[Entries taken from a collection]
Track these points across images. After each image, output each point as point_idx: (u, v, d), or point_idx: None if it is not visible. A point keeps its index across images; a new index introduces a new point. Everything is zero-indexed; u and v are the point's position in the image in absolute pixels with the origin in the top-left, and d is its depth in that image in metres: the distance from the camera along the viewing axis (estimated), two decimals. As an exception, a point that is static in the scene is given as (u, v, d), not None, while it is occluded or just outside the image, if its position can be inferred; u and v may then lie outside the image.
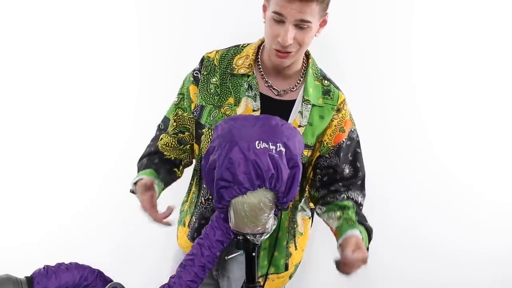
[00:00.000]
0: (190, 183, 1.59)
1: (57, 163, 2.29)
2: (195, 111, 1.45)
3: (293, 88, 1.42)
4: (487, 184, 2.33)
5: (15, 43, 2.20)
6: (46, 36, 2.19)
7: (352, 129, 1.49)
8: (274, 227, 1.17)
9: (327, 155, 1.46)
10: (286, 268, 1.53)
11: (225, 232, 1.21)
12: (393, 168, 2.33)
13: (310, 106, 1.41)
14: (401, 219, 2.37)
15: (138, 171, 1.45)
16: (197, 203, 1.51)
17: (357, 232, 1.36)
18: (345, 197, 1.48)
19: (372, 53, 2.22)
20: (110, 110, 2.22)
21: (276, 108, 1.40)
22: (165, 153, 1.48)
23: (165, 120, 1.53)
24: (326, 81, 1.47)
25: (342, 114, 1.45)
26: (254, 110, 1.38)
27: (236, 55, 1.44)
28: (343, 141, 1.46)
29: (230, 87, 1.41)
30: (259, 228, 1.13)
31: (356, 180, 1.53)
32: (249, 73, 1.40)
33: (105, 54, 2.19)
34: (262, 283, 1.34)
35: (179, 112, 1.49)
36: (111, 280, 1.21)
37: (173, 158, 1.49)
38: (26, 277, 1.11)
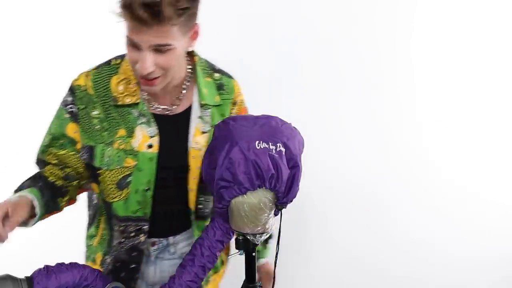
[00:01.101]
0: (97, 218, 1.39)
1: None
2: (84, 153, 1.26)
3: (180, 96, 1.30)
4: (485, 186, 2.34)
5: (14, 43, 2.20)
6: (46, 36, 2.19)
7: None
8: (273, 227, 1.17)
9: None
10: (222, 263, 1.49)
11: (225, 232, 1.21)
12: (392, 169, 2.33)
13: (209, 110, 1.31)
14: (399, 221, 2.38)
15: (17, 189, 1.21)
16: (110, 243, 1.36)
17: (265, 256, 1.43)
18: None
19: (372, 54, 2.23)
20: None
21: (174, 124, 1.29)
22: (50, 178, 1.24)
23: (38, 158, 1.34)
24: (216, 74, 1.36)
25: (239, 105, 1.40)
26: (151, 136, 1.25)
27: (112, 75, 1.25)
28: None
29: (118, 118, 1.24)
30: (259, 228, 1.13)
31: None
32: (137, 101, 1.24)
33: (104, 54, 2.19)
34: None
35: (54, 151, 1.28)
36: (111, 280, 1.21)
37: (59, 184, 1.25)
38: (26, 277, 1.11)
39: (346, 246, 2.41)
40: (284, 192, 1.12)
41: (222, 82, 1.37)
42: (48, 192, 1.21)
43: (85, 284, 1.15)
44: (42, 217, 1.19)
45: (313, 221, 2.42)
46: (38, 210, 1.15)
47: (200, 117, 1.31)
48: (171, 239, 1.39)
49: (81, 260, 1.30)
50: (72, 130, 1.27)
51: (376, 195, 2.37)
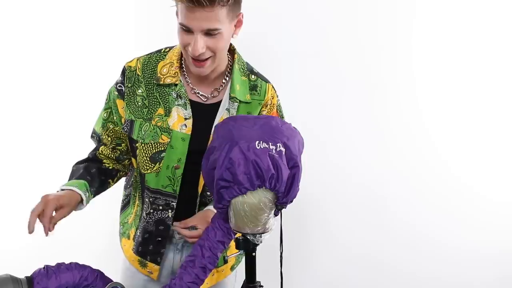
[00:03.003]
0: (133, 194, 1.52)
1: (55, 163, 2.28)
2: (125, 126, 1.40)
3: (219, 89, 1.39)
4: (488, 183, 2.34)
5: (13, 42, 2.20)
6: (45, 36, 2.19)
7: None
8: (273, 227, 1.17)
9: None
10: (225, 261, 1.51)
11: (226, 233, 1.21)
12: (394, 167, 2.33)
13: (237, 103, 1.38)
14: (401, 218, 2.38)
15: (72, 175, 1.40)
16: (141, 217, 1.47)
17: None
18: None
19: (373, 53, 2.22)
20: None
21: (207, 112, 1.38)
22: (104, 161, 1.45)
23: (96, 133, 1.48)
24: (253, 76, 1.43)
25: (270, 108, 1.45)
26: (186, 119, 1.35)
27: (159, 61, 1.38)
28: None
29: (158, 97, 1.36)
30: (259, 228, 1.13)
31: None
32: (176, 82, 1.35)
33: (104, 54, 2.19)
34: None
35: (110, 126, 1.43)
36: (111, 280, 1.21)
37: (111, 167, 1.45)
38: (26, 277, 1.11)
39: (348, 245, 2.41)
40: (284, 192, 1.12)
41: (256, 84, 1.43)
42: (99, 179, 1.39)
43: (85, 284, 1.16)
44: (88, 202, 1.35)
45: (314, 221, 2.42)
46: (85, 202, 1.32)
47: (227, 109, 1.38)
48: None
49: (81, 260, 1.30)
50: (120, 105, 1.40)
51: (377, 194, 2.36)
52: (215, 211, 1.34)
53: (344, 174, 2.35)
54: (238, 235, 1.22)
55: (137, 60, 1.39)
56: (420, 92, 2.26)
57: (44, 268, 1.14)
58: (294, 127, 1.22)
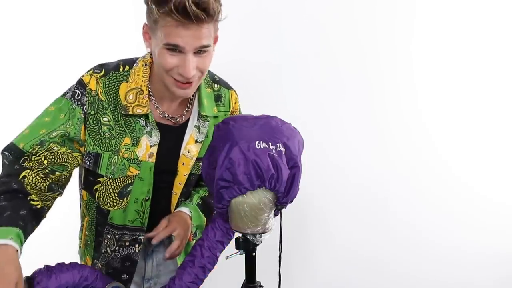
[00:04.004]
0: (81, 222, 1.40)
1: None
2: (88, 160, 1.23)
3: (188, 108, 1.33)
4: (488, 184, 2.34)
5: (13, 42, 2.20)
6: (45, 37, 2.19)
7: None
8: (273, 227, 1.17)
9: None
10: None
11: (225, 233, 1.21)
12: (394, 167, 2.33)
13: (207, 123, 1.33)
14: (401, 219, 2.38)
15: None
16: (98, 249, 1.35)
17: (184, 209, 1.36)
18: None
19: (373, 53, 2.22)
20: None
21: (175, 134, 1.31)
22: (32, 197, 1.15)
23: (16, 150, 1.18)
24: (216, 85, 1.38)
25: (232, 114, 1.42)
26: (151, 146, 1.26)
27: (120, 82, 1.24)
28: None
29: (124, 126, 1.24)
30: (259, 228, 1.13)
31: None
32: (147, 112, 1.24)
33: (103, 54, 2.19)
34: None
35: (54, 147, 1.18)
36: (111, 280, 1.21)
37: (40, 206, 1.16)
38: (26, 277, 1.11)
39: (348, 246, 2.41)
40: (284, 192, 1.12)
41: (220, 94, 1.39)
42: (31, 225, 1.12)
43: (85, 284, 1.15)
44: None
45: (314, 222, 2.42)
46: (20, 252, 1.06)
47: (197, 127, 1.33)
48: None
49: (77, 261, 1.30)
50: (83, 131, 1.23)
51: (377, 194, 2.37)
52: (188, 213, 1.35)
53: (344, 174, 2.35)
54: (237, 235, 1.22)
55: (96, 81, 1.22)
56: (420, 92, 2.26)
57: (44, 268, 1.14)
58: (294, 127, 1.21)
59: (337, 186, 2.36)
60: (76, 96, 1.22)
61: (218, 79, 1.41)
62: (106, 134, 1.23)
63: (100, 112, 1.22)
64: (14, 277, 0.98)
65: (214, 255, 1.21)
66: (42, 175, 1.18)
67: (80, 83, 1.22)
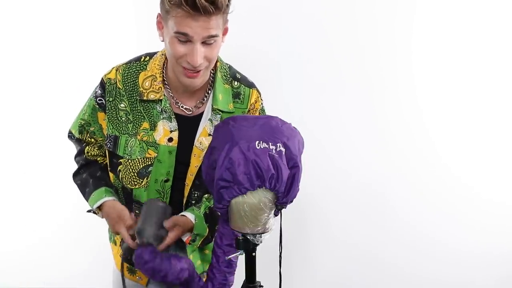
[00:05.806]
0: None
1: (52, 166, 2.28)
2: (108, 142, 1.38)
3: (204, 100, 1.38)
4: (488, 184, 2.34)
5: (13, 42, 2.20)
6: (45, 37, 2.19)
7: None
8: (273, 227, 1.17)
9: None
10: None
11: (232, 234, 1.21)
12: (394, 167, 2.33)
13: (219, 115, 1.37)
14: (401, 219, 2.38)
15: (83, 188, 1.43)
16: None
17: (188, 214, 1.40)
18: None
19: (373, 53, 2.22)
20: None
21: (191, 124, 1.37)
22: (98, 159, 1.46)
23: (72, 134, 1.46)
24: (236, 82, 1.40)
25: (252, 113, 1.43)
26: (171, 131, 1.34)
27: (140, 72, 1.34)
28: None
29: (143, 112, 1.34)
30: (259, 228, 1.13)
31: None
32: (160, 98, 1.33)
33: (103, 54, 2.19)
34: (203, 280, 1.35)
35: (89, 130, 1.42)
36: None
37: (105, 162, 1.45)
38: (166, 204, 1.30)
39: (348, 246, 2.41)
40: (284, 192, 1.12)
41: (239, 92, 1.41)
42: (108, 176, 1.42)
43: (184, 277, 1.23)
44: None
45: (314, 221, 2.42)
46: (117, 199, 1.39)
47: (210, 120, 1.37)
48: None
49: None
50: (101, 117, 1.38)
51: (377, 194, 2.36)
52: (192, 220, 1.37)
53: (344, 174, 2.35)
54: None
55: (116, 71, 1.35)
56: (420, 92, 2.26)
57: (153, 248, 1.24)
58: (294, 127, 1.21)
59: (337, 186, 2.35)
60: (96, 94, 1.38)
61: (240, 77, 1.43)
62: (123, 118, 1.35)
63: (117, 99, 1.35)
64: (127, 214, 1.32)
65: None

-- Task objective --
Write out exactly the lines that fall from the line with "12: (393, 168, 2.33)" to the line with "32: (249, 73, 1.40)" in the records above, keeping both ends.

-- Answer below --
12: (393, 168, 2.33)
13: (310, 106, 1.41)
14: (401, 219, 2.37)
15: (138, 171, 1.45)
16: (197, 203, 1.51)
17: (357, 232, 1.36)
18: (345, 197, 1.48)
19: (372, 53, 2.22)
20: (110, 110, 2.22)
21: (276, 108, 1.40)
22: (165, 153, 1.48)
23: (165, 120, 1.53)
24: (326, 81, 1.47)
25: (342, 114, 1.45)
26: (254, 110, 1.38)
27: (236, 55, 1.44)
28: (343, 141, 1.46)
29: (230, 87, 1.41)
30: (259, 228, 1.13)
31: (356, 180, 1.53)
32: (249, 73, 1.40)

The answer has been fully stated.